The Finances array contains six JSON objects, each containing five key–value pairs. Using this data, you can use pearsonCorrelation to investigate the relationship between COGS (Cost of Goods Sold) and Net Profit.

First, create the following user-defined variables:

Name

Type

Data Source

Printed Output

COGS

LIST

[[map(WholeJSON.Finances, x -> x.cogs)]]

5,000.00, 5,500.00, 5,600.00, 6,000.00, 6,500.00 and 7,000.00

netProfit

LIST

[[map(WholeJSON.Finances, x -> x.netProfit)]]

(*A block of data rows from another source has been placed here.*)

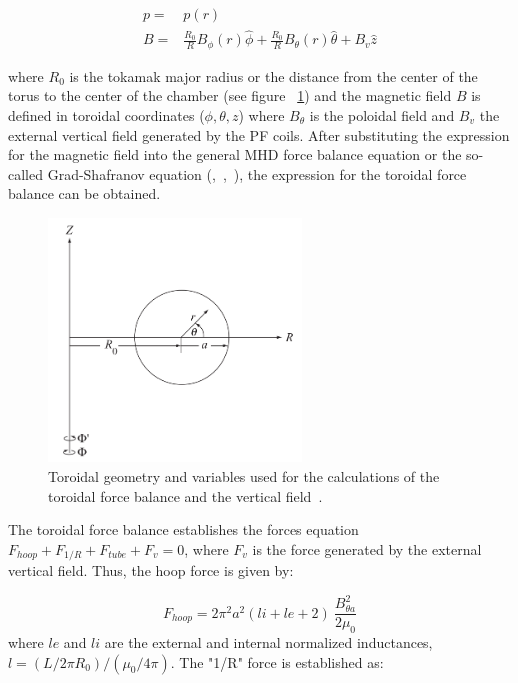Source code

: 	\begin{equation}
	\begin{aligned}
	p=&p(r)\\
	B =& \frac{R_0}{R}B_{\phi}(r) \hat{\phi} + \frac{R_0}{R}B_{\theta}(r)\hat{\theta}+B_v \hat{z}
	\end{aligned}
	\end{equation}
	
where $R_0$ is the tokamak major radius or the distance from the center of the torus to the center of the chamber (see figure ~\ref{tor_geo}) and the magnetic field $B$ is defined in toroidal coordinates ($\phi,\theta,z$) where $B_{\theta}$ is the poloidal field and $B_v$ the external vertical field generated by the PF coils. After substituting the expression for the magnetic field into the general MHD force balance equation or the so-called Grad-Shafranov equation (\cite[Chapter~6]{Miyamoto2011},~\cite[Chapter~11]{Freidberg2007},~\cite[Chpater~2]{Zohm2015}), the expression for the toroidal force balance can be obtained.
\smallskip

\begin{figure}
	\centering
	\includegraphics[width=0.6\textwidth]{Chp1/toroidal_geo.png}
	\caption{  Toroidal geometry and variables used for the calculations of the toroidal force balance and the vertical field~\cite[Chapter~11]{Freidberg2007}.\label{tor_geo}}
\end{figure}


The toroidal force balance establishes the forces equation $F_{hoop}+ F_{1/R} + F_{tube}+ F_{v} =0$, where $F_v$ is the force generated by the external vertical field. Thus, the hoop force is given by:

\begin{equation}
F_{hoop}=2\pi^2a^2(li+le+2)~\frac{B_{\theta a}^2}{2\mu_0}
\end{equation}
 where $le$ and $li$ are the external and internal normalized inductances, $l= (L/2\pi R_0)/(\mu_0/4\pi)$. The "1/R" force is established as:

2,745.86, 2,362.32, 2,145.86, 1,864.77, 1,000.86 and 1,220.72

Second, input these variables to the pearsonCorrelation function.

ATL in Script

Result

Notes

[[pearsonCorrelation(COGS,netProfit)]]

-0.9461192

The result is close to -1, which indicates a very strong linear relationship between COGS and Net Profit but with the latter decreasing when the former increases. See the line graph below.

pearsonGraph2.png

Here’s one way to use the calculated coefficient in a project. Assign the function result to a global variable, then use that variable in a multi-case conditional so the output varies depending on the coefficient value.

[[global.coeff = pearsonCorrelation(COGS,netProfit);'']]

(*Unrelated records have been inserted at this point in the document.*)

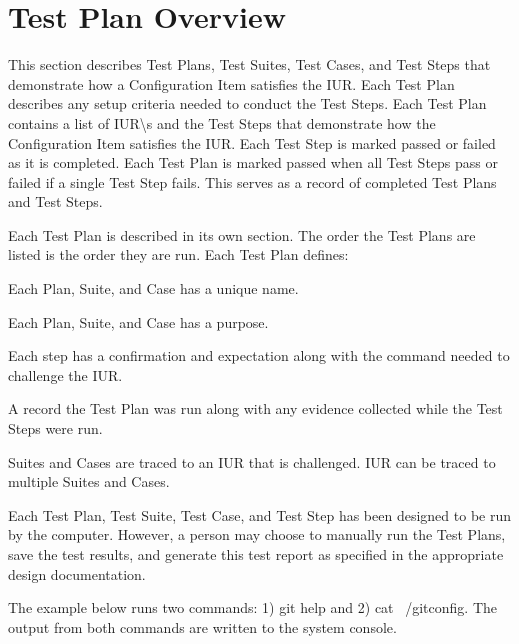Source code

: \newpage
\section{Test Plan Overview}
This section describes Test Plans, Test Suites, Test Cases, and Test Steps that
demonstrate how a Configuration Item satisfies the IUR.  Each Test Plan
describes any setup criteria needed to conduct the Test Steps. Each Test Plan
contains a list of IUR\textbackslash{s} and the Test Steps that demonstrate how
the Configuration Item satisfies the IUR. Each Test Step is marked passed or
failed as it is completed.  Each Test Plan is marked passed when all Test Steps
pass or failed if a single Test Step fails.  This serves as a record of
completed Test Plans and Test Steps.

Each Test Plan is described in its own section.  The order the Test Plans
are listed is the order they are run.  Each Test Plan defines:

\begin{description}[labelindent=25pt, style=multiline, leftmargin=4.0cm]

\item[name]
  Each Plan, Suite, and Case has a unique name.

\item[purpose]
  Each Plan, Suite, and Case has a purpose.

\item[Test Steps]
  Each step has a confirmation and expectation along with the command needed to
  challenge the IUR.

\item[Objective Evidence]
  A record the Test Plan was run along with any evidence collected while the
  Test Steps were run.

\item[Traceability]
  Suites and Cases are traced to an IUR that is challenged. IUR can be traced to
  multiple Suites and Cases.

\end{description}

Each Test Plan, Test Suite, Test Case,  and Test Step has been designed to be
run by the computer. However, a person may choose to manually run the Test
Plans, save the test results, and generate this test report as specified in the
appropriate design documentation.

The example below runs two commands: 1) git help and 2) cat ~/gitconfig.  The
output from both commands are written to the system console.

[[if(coeff == -1.0){Increases in COGS correlated perfectly with decreases in Net Profit.}
elseif(coeff <= -0.9){Increases in COGS correlated very strongly with decreases in Net Profit.}
elseif(coeff <= -0.7){Increases in COGS correlated strongly with decreases in Net Profit.}
elseif(coeff <= -0.5){Increases in COGS correlated moderately with decreases in Net Profit.}
elseif(coeff <= -0.3){Increases in COGS correlated weakly with decreases in Net Profit.}
elseif(coeff == 1.0){Increases in COGS correlated perfectly with increases in Net Profit.}
elseif(coeff >= 0.9){Increases in COGS correlated very strongly with increases in Net Profit.}
elseif(coeff >= 0.7){Increases in COGS correlated strongly with increases in Net Profit.}
elseif(coeff >= 0.5){Increases in COGS correlated moderately with increases in Net Profit.}
elseif(coeff >= 0.3){Increases in COGS correlate weakly with increases in Net Profit.}
else{There was no correlation between COGS and Net Profit.}]]

The calculated coefficient is -0.9461192, so the output text is:

Increases in COGS correlated very strongly with decreases in Net Profit.

There might be some degree of positive correlation between COGS and Net Profit, so the conditional includes cases to cover these scenarios. For example, when the coefficient is 0.7293458, the output text is:

Increases in COGS correlated strongly with increases in Net Profit.